Required action:
Please copy the material from the line with "Descrizione" up to and including the line with "Usura: giunto / sfera", swapping "quadrato" for "tondo" and leaving everything else unchanged.
[Start of section]
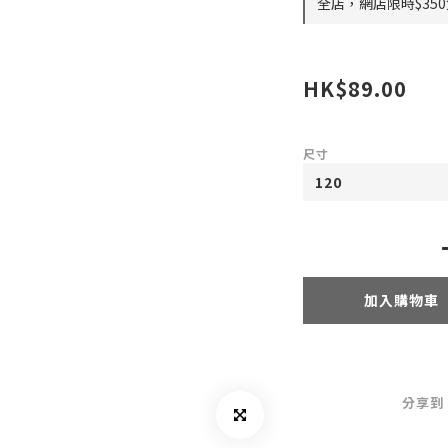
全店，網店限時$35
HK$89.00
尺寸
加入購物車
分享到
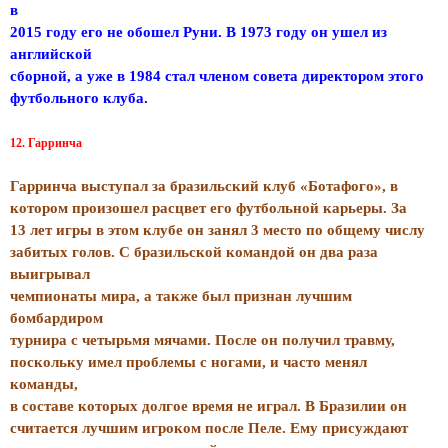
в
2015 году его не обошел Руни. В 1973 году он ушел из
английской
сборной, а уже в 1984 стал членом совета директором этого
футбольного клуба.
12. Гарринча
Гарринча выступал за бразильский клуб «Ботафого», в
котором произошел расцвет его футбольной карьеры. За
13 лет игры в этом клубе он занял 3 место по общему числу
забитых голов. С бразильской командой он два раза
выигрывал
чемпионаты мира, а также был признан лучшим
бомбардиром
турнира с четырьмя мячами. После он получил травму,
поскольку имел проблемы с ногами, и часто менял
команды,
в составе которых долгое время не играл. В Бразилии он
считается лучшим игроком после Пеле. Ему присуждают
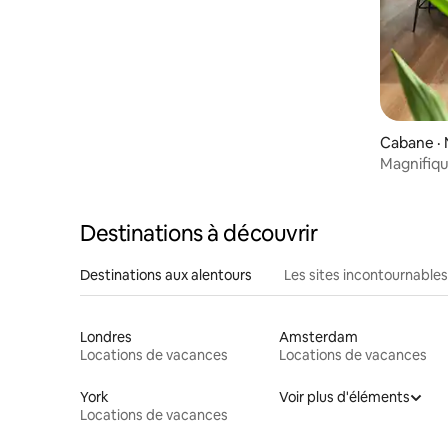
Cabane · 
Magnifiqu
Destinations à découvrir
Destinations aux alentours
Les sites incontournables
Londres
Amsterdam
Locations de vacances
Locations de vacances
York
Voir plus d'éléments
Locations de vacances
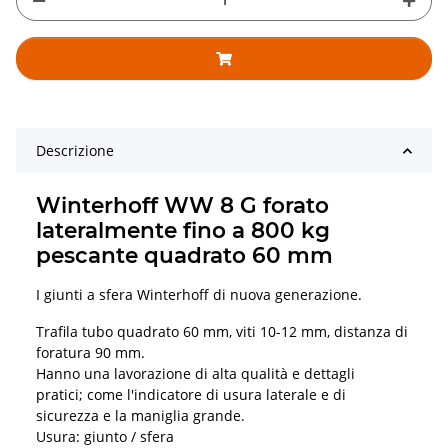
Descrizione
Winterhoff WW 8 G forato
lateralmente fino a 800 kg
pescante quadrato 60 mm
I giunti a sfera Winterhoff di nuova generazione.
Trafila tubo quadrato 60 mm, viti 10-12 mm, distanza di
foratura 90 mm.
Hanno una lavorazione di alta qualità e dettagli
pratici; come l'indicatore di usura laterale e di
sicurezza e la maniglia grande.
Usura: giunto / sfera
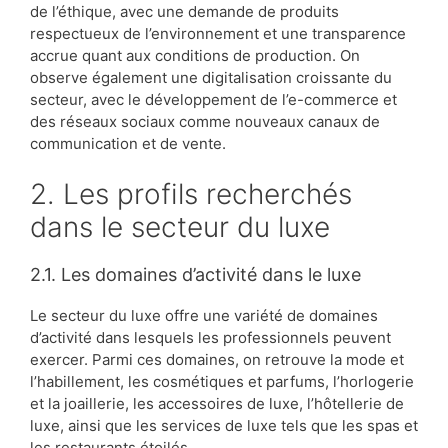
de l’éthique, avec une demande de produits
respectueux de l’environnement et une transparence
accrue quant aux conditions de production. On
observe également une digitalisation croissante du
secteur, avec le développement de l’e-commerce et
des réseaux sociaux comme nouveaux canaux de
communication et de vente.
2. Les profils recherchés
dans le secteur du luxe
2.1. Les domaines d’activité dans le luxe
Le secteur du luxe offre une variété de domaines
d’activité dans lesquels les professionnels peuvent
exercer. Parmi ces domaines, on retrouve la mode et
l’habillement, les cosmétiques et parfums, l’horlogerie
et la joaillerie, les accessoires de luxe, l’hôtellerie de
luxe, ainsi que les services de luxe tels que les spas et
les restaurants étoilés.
[End of section]
Task solution:
Descrizione
Winterhoff WW 8 G forato
lateralmente fino a 800 kg
pescante tondo 60 mm
I giunti a sfera Winterhoff di nuova generazione.
Trafila tubo tondo 60 mm, viti 10-12 mm, distanza di
foratura 90 mm.
Hanno una lavorazione di alta qualità e dettagli
pratici; come l'indicatore di usura laterale e di
sicurezza e la maniglia grande.
Usura: giunto / sfera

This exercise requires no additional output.